Page-level text extractions
Start of Block
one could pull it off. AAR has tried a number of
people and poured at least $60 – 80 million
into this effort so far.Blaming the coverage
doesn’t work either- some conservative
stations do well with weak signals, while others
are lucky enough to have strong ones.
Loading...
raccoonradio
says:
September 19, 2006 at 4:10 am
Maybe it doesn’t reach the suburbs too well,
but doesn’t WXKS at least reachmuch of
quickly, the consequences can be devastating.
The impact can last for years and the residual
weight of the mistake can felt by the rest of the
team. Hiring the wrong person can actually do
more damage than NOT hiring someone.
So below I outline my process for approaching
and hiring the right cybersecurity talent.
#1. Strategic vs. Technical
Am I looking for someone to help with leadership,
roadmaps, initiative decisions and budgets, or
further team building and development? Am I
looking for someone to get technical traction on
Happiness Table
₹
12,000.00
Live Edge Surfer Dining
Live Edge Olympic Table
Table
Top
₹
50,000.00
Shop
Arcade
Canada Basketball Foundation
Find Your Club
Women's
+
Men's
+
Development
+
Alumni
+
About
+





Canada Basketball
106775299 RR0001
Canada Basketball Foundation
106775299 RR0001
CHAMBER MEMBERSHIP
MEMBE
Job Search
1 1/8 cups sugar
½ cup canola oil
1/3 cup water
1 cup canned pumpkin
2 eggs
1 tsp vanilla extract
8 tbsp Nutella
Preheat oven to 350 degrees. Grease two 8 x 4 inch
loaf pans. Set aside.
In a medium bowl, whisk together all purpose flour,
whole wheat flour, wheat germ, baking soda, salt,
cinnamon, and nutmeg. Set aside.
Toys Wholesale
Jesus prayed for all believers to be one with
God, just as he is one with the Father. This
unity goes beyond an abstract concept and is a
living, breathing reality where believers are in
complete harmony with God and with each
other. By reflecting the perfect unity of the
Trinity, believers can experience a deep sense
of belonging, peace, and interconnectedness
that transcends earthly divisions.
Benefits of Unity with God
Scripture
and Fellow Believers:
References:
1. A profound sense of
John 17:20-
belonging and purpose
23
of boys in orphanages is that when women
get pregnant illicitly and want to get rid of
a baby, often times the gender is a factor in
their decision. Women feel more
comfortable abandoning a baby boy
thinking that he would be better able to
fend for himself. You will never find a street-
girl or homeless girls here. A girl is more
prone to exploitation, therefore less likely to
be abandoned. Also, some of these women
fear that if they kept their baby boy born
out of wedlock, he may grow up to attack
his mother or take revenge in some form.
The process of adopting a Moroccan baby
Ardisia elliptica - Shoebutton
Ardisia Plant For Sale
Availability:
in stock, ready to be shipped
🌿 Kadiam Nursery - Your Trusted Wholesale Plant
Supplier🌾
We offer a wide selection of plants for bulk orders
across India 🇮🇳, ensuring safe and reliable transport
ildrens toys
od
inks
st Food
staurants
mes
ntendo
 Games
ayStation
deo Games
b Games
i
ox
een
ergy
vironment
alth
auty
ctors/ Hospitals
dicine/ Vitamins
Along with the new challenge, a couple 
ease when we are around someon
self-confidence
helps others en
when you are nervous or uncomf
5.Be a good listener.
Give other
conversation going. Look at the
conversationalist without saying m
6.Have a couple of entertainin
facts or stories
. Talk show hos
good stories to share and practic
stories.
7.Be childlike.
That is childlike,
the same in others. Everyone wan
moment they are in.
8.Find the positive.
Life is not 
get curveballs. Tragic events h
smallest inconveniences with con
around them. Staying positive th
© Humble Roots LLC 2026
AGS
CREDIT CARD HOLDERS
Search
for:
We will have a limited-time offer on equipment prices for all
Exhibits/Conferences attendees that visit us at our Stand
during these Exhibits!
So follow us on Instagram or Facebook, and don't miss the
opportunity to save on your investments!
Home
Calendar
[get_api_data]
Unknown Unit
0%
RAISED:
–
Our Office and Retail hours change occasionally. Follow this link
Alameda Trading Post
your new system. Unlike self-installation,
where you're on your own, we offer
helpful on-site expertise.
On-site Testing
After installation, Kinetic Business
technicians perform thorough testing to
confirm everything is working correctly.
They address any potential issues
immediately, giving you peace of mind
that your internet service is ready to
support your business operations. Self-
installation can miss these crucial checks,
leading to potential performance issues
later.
End of Block
Goal of the exercise
An exact copy of the lines above, from the one containing "Trinity, believers can" through the one containing "a baby, often times the gender is a factor in", is the whole of the answer.

Response
Trinity, believers can experience a deep sense
of belonging, peace, and interconnectedness
that transcends earthly divisions.
Benefits of Unity with God
Scripture
and Fellow Believers:
References:
1. A profound sense of
John 17:20-
belonging and purpose
23
of boys in orphanages is that when women
get pregnant illicitly and want to get rid of
a baby, often times the gender is a factor in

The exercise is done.